* DIRECTIVE 1:
Copy the passage on the Itanium II word for word, starting at the words "The Itanium II first" and ending after "the same wafer!".
___
The Itanium II first arrived in 2002, codenamed McKinley. It had a 266MHz FSB which was 128 bits wide and double-pumped, allowing it to achieve a maximum bandwidth of 6.4GB per second. This was matched by the P4 in the desktop arena almost straight after.

The Itanium II still topped out at a disappointing 1GHz. While the performance of processing IA-32 x86 instructions was improved, the Itanium II still couldn't even keep up with a lower-clocked PII. Furthermore, the die area is massive, at 464 square millimeters, partly due to putting the level 3 cache on-die. This results in a high production cost for Intel, since they can cut less than 50 of these chips from a standard wafer. For comparison, you could cut over 3 times as many Pentium 4 chips from the same wafer!

Various subsequent incarnations of the Itanium have come and gone, including the Madison, Hondo and Deerfield. They're not very exciting.
___
* DIRECTIVE 2:
Please repeat the listing exactly, from its beginning through the line containing "konsumsi. Masyarakat, kata", and leave the pictures out.

[Dataset entries]
___
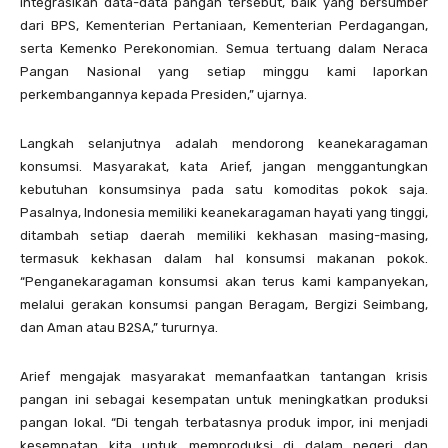
integrasikan data-data pangan tersebut, baik yang bersumber
dari BPS, Kementerian Pertaniaan, Kementerian Perdagangan,
serta Kemenko Perekonomian. Semua tertuang dalam Neraca
Pangan Nasional yang setiap minggu kami laporkan
perkembangannya kepada Presiden,” ujarnya.
Langkah selanjutnya adalah mendorong keanekaragaman
konsumsi. Masyarakat, kata Arief, jangan menggantungkan
kebutuhan konsumsinya pada satu komoditas pokok saja.
Pasalnya, Indonesia memiliki keanekaragaman hayati yang tinggi,
ditambah setiap daerah memiliki kekhasan masing-masing,
termasuk kekhasan dalam hal konsumsi makanan pokok.
“Penganekaragaman konsumsi akan terus kami kampanyekan,
melalui gerakan konsumsi pangan Beragam, Bergizi Seimbang,
dan Aman atau B2SA,” tururnya.
Arief mengajak masyarakat memanfaatkan tantangan krisis
pangan ini sebagai kesempatan untuk meningkatkan produksi
pangan lokal. “Di tengah terbatasnya produk impor, ini menjadi
kesempatan kita untuk memproduksi di dalam negeri dan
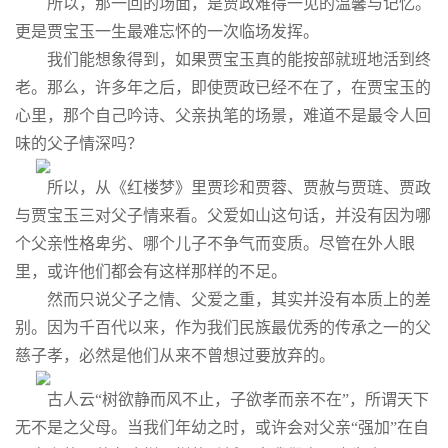
所以，那一回的场面，是贾政难得一见的温馨与记忆。
更是贾宝玉一生最难忘怀的一次临场发挥。
我们能想象得到，如果贾宝玉真的能按部就班地活到终
老。那么，许多年之后，即使贾政已经不在了，在贾宝玉的
心里，那个自己吟诗、父亲执笔的场景，难道不是最令人回
味的父子情深吗？
所以，从《红楼梦》里贾珍和贾蓉、贾赦与贾琏、贾政
与贾宝玉三对父子情来看。父爱如山这句话，并没有因为哪
个父亲性格卑劣、哪个儿子不争气而变质。尽管在外人眼
里，或许他们都会有这样那样的不足。
然而只说父子之情、父爱之重，其实并没有本质上的差
别。因为千百代以来，作为我们民族最优秀的传承之一的父
慈子孝，必然是他们从来不曾想过要放弃的。
古人云“树欲静而风不止，子欲孝而亲不在”，所谓天下
无不是之父母。当我们年幼之时，或许会对父亲“强加”在自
___
* RESPONSE AREA 1:
The Itanium II first arrived in 2002, codenamed McKinley. It had a 266MHz FSB which was 128 bits wide and double-pumped, allowing it to achieve a maximum bandwidth of 6.4GB per second. This was matched by the P4 in the desktop arena almost straight after.

The Itanium II still topped out at a disappointing 1GHz. While the performance of processing IA-32 x86 instructions was improved, the Itanium II still couldn't even keep up with a lower-clocked PII. Furthermore, the die area is massive, at 464 square millimeters, partly due to putting the level 3 cache on-die. This results in a high production cost for Intel, since they can cut less than 50 of these chips from a standard wafer. For comparison, you could cut over 3 times as many Pentium 4 chips from the same wafer!

* RESPONSE AREA 2:
integrasikan data-data pangan tersebut, baik yang bersumber
dari BPS, Kementerian Pertaniaan, Kementerian Perdagangan,
serta Kemenko Perekonomian. Semua tertuang dalam Neraca
Pangan Nasional yang setiap minggu kami laporkan
perkembangannya kepada Presiden,” ujarnya.
Langkah selanjutnya adalah mendorong keanekaragaman
konsumsi. Masyarakat, kata Arief, jangan menggantungkan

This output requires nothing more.